Inkhosikati LaNkambule, née Phindile Nkambule en 1988, a été l’heureuse élue lors de l’Umhlanga, de 2005, à l’âge de 17 ans. Elle l’a remportée sur deux autres rivales qui avaient été retenues parmi le millier de prétendantes. Comme le veut la tradition, c’est au moment de donner naissance à son premier enfant, qu’elle a été officiellement désignée comme reine, en 2007. Elle a eu cinq enfants avec le roi, elle est donc l’épouse ayant donné le plus d’enfants à Mswati III

  • La princesse Buhlebetive (2007)
  • La princesse Nikudumo Dlamini (2009)
  • La princesse Mphilwenhle Dlamini (2012)
  • Le prince Mehluli Dlamini (2014)
  • La princesse ? (2019)

Femme n°14 de Mswati III : LaFogiyane

Sindiswa Dlamini, née en 1995, a été dauphine du concours Miss Cultural Heritage. Elle a été choisie lors de la cérémonie des roseaux de 2013. Elle est devenue reine le 30 août 2014. Après une période de 7 ans, le roi se marie à une nouvelle épouse. Ensemble, ils ont deux filles :

  • La princesse Ntsandvweni (2015)
  • La princesse Nolikhwa (2017)

Femme n°15 de Mswati III : LaMashwama

Née en 1998, Siphelele Mashwama, est la fille du sénateur Jabulile Mashwama. Elle a un diplôme secondaire dans le pays, puis au vu de la position de son père, elle a pu accéder à la Rochester University, aux États-Unis. Elle qui avait remporté un concours d’éloquence dans son université, a dû mettre fin à ses études en septembre 2017, lorsqu’elle a été rappelée dans son pays afin de se marier au roi qui la demandait.

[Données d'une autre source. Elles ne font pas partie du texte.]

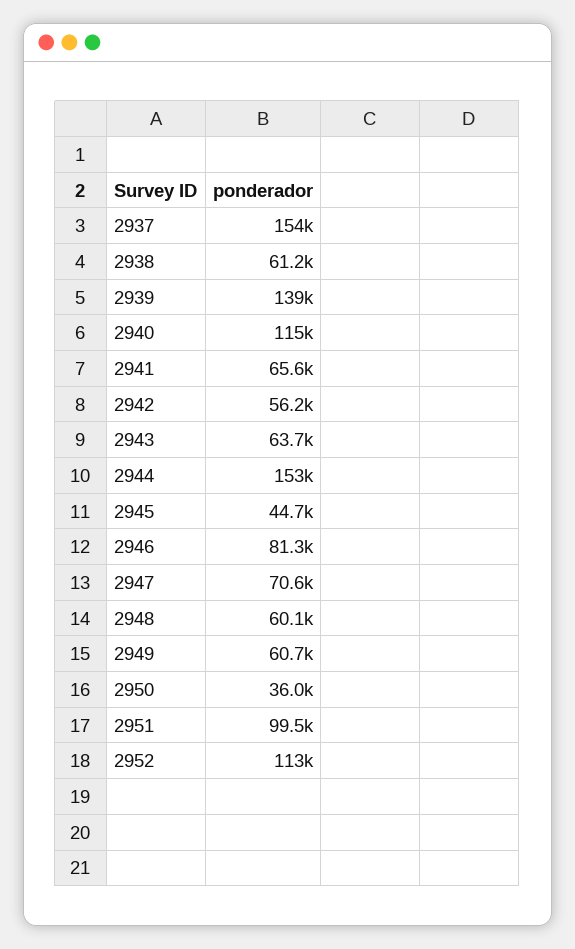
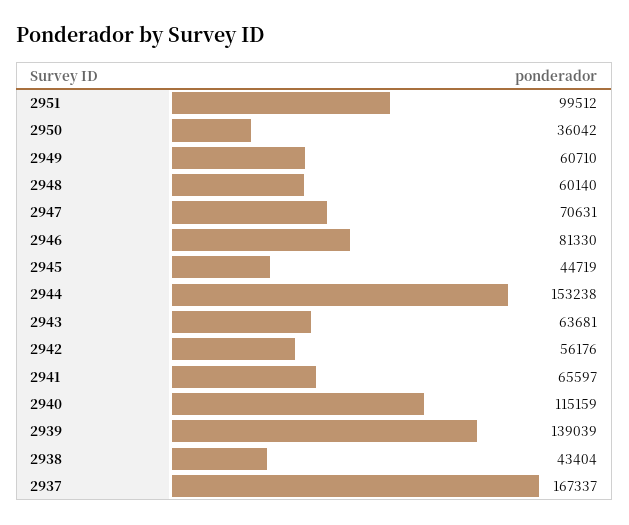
  {
-   "2937": 154000,
+   "2937": 167337,
-   "2938": 61200,
+   "2938": 43404,
    "2939": 139039,
    "2940": 115159,
    "2941": 65597,
    "2942": 56176,
    "2943": 63681,
    "2944": 153238,
    "2945": 44719,
    "2946": 81330,
    "2947": 70631,
    "2948": 60140,
    "2949": 60710,
    "2950": 36042,
-   "2951": 99512,
+   "2951": 99512
-   "2952": 113000
  }

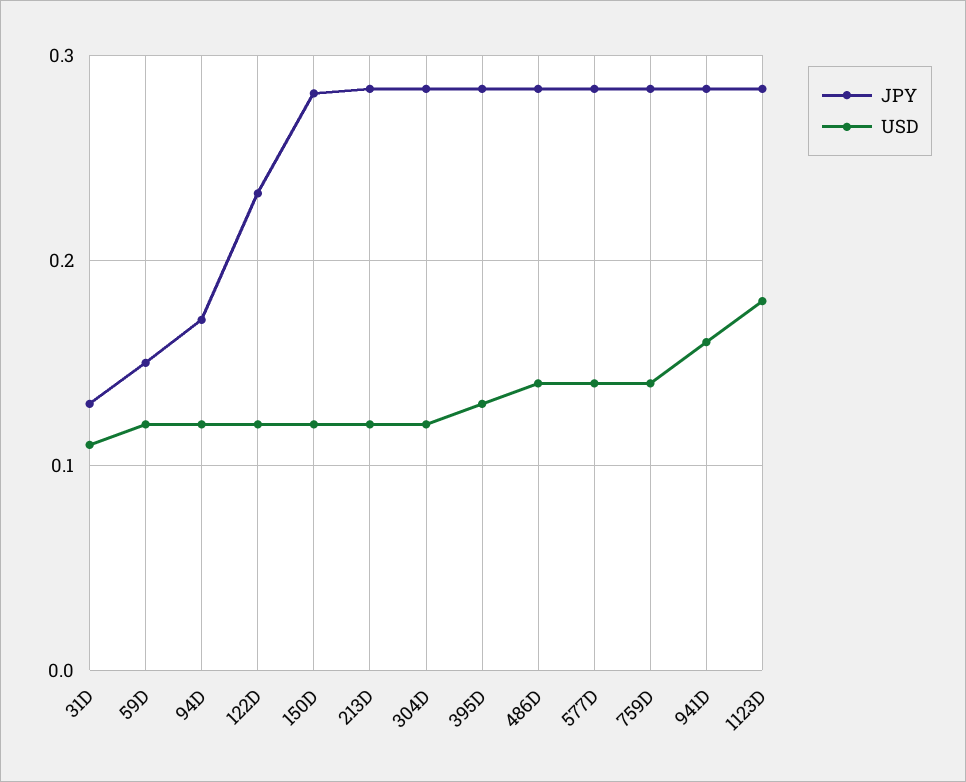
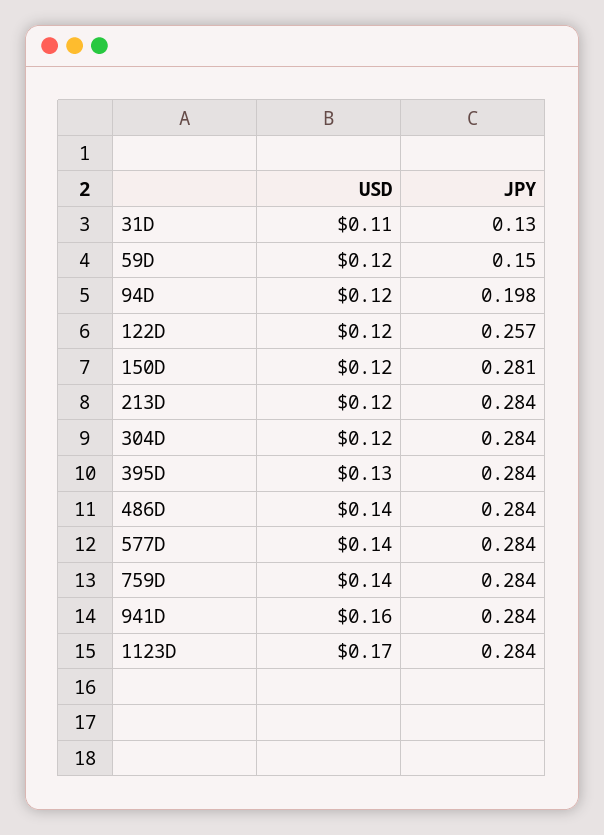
  {
    "JPY": {
      "31D": 0.13,
      "59D": 0.15,
-     "94D": 0.17,
+     "94D": 0.198,
-     "122D": 0.23,
+     "122D": 0.257,
      "150D": 0.281,
      "213D": 0.284,
      "304D": 0.284,
      "395D": 0.284,
      "486D": 0.284,
      "577D": 0.284,
      "759D": 0.284,
      "941D": 0.284,
      "1123D": 0.284
    },
    "USD": {
      "31D": 0.11,
      "59D": 0.12,
      "94D": 0.12,
      "122D": 0.12,
      "150D": 0.12,
      "213D": 0.12,
      "304D": 0.12,
      "395D": 0.13,
      "486D": 0.14,
      "577D": 0.14,
      "759D": 0.14,
      "941D": 0.16,
-     "1123D": 0.18
+     "1123D": 0.17
    }
  }

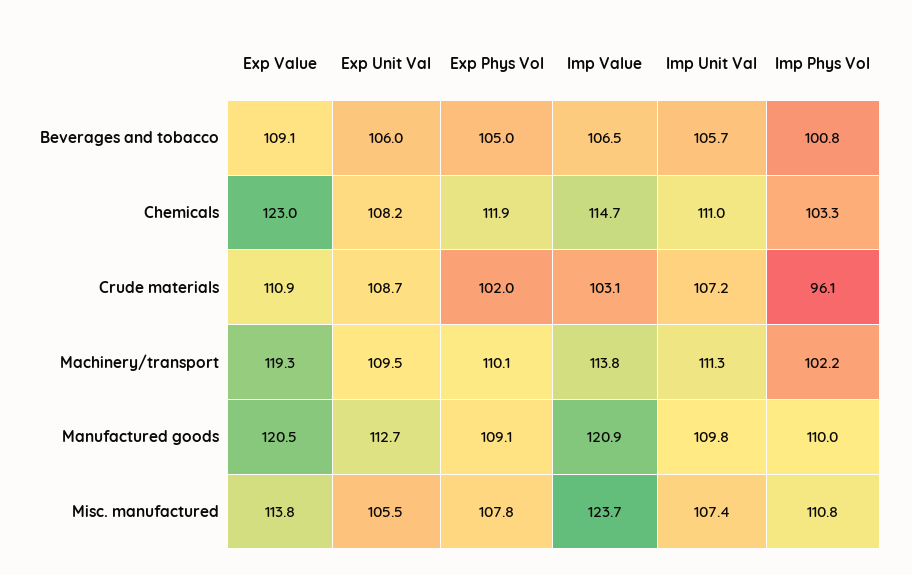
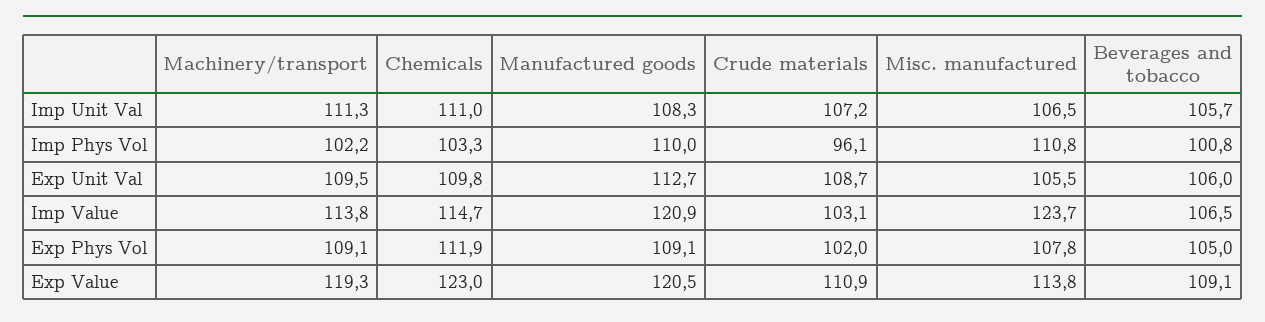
  {
    "Exp Value": {
      "Beverages and tobacco": 109.1,
      "Chemicals": 123,
      "Crude materials": 110.9,
      "Machinery/transport": 119.3,
      "Manufactured goods": 120.5,
      "Misc. manufactured": 113.8
    },
    "Exp Unit Val": {
      "Beverages and tobacco": 106,
-     "Chemicals": 108.2,
+     "Chemicals": 109.8,
      "Crude materials": 108.7,
      "Machinery/transport": 109.5,
      "Manufactured goods": 112.7,
      "Misc. manufactured": 105.5
    },
    "Exp Phys Vol": {
      "Beverages and tobacco": 105,
      "Chemicals": 111.9,
      "Crude materials": 102,
-     "Machinery/transport": 110.1,
+     "Machinery/transport": 109.1,
      "Manufactured goods": 109.1,
      "Misc. manufactured": 107.8
    },
    "Imp Value": {
      "Beverages and tobacco": 106.5,
      "Chemicals": 114.7,
      "Crude materials": 103.1,
      "Machinery/transport": 113.8,
      "Manufactured goods": 120.9,
      "Misc. manufactured": 123.7
    },
    "Imp Unit Val": {
      "Beverages and tobacco": 105.7,
      "Chemicals": 111,
      "Crude materials": 107.2,
      "Machinery/transport": 111.3,
-     "Manufactured goods": 109.8,
+     "Manufactured goods": 108.3,
-     "Misc. manufactured": 107.4
+     "Misc. manufactured": 106.5
    },
    "Imp Phys Vol": {
      "Beverages and tobacco": 100.8,
      "Chemicals": 103.3,
      "Crude materials": 96.1,
      "Machinery/transport": 102.2,
      "Manufactured goods": 110,
      "Misc. manufactured": 110.8
    }
  }

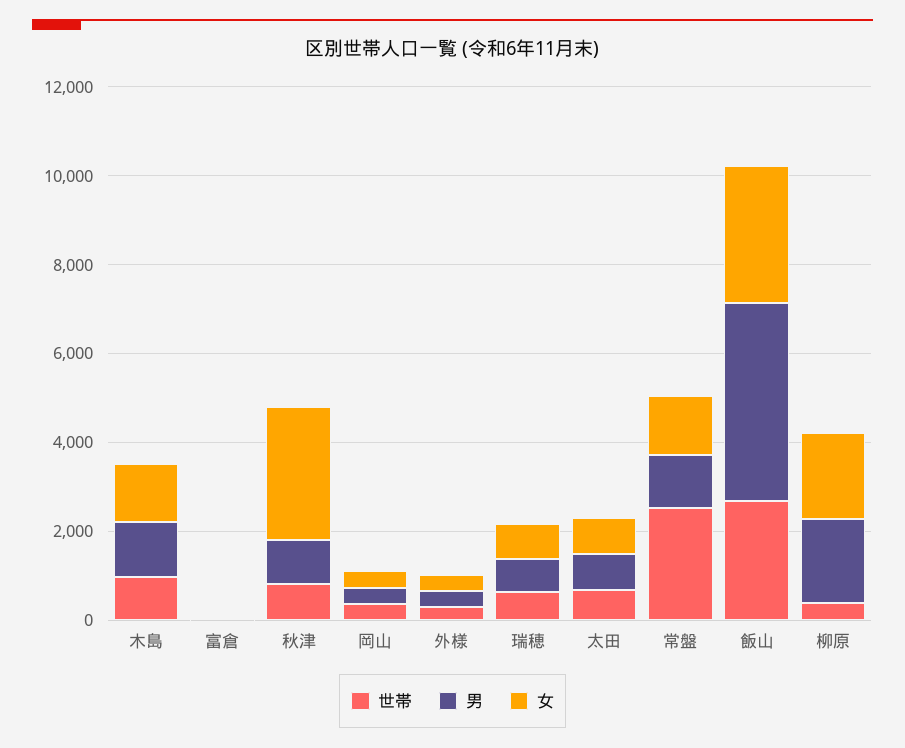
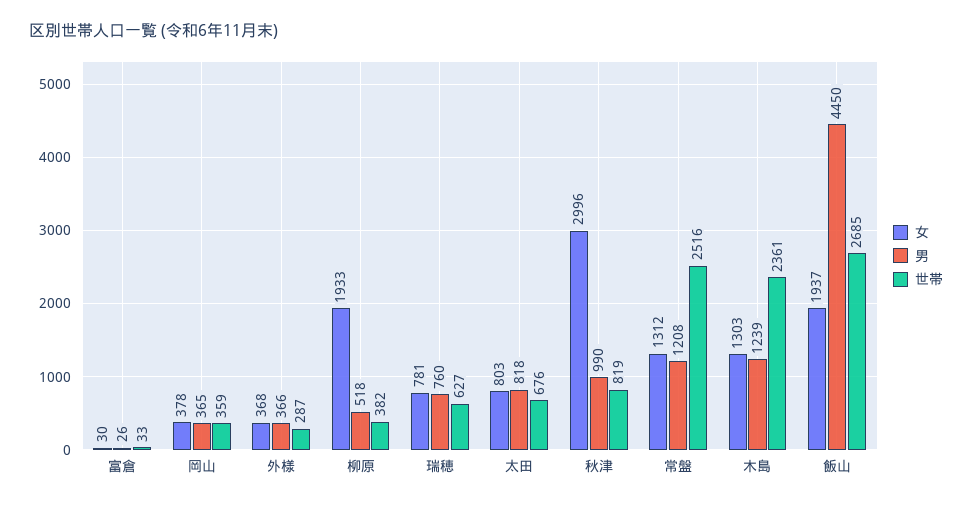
  {
    "世帯": {
-     "木島": 1000,
+     "木島": 2361,
      "富倉": 33,
      "秋津": 819,
      "岡山": 359,
      "外様": 287,
      "瑞穂": 627,
      "太田": 676,
      "常盤": 2516,
      "飯山": 2685,
      "柳原": 382
    },
    "男": {
      "木島": 1239,
      "富倉": 26,
      "秋津": 990,
      "岡山": 365,
      "外様": 366,
      "瑞穂": 760,
      "太田": 818,
      "常盤": 1208,
      "飯山": 4450,
-     "柳原": 2000
+     "柳原": 518
    },
    "女": {
      "木島": 1303,
      "富倉": 30,
      "秋津": 2996,
      "岡山": 378,
      "外様": 368,
      "瑞穂": 781,
      "太田": 803,
      "常盤": 1312,
-     "飯山": 3000,
+     "飯山": 1937,
      "柳原": 1933
    }
  }

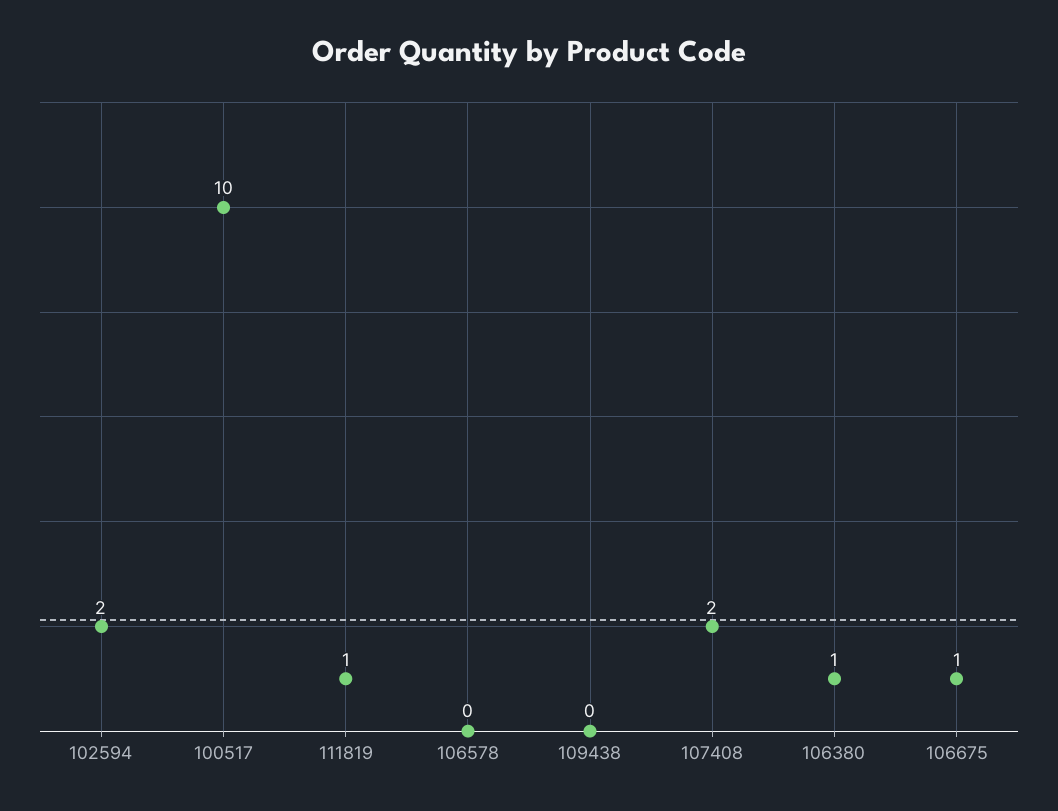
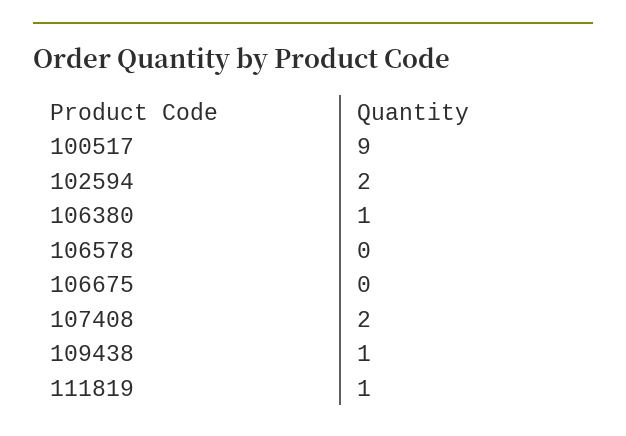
  {
    "102594": 2,
-   "100517": 10,
+   "100517": 9,
    "111819": 1,
    "106578": 0,
-   "109438": 0,
+   "109438": 1,
    "107408": 2,
    "106380": 1,
-   "106675": 1
+   "106675": 0
  }

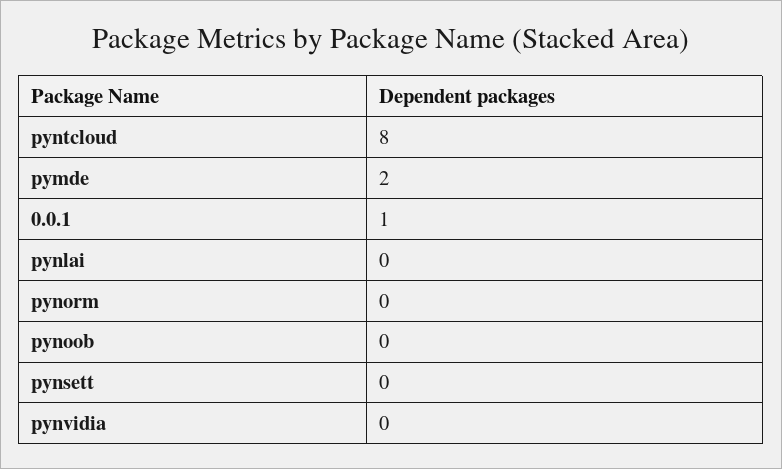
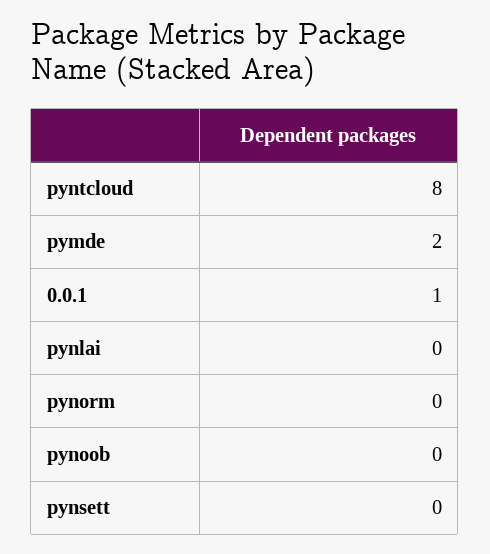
  {
    "pyntcloud": 8,
    "pymde": 2,
    "0.0.1": 1,
    "pynlai": 0,
    "pynorm": 0,
    "pynoob": 0,
-   "pynsett": 0,
+   "pynsett": 0
-   "pynvidia": 0
  }

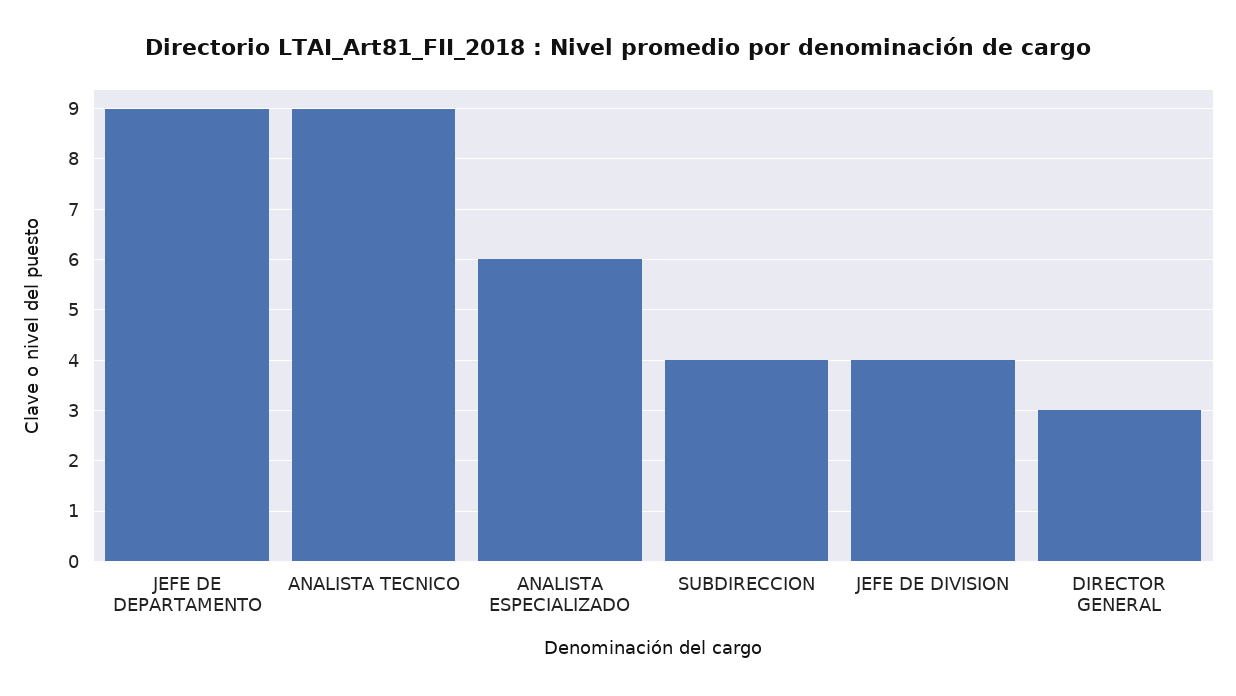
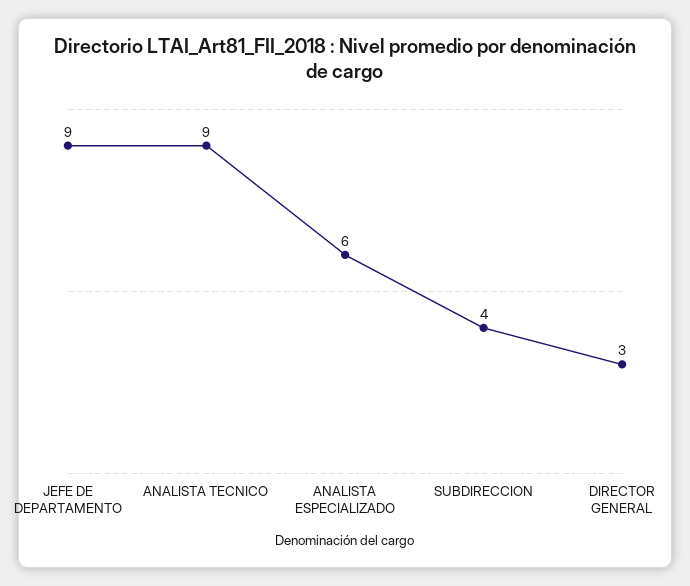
  {
    "JEFE DE DEPARTAMENTO": 9,
    "ANALISTA TECNICO": 9,
    "ANALISTA ESPECIALIZADO": 6,
    "SUBDIRECCION": 4,
-   "JEFE DE DIVISION": 4,
    "DIRECTOR GENERAL": 3
  }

N’ayant pas encore d’enfants avec le roi Mswati, elle est considérée comme la favorite dans le choix de la future reine-mère. Son rang social, ses études à l’étranger et très certainement le jeune âge de son fils (qui doit être absolument unique) font d’elle la parfaite candidate pour devenir la future Grande Éléphante. Jusqu’à ce qu’elle donne un enfant au roi, elle est toujours considérée comme la liphovela, la fiancée.

Mswati, souverain absolu polygame de l’ex-Swaziland

Mswati III, roi de l’Eswatini est le dernier monarque absolu africain. Il règne sur le Swaziland depuis 1986, pays qui s’appelle depuis 2018 l’Eswatini. Dans cette monarchie, le roi a tous les pouvoirs, bien que le pays possède une chambre des députés avec des parlementaires et des sénateurs. Les partis politiques sont interdits, la constitution ne protège pas les femmes et n’interdit pas les mariages forcés. Un quart de la population est atteint du VIH et deux-tiers du 1,6 million d’habitants vivent sous le seuil de pauvreté. Le pays a une superficie qui représente la moitié de celle de la Belgique et est totalement enclavé, sans accès à la mer.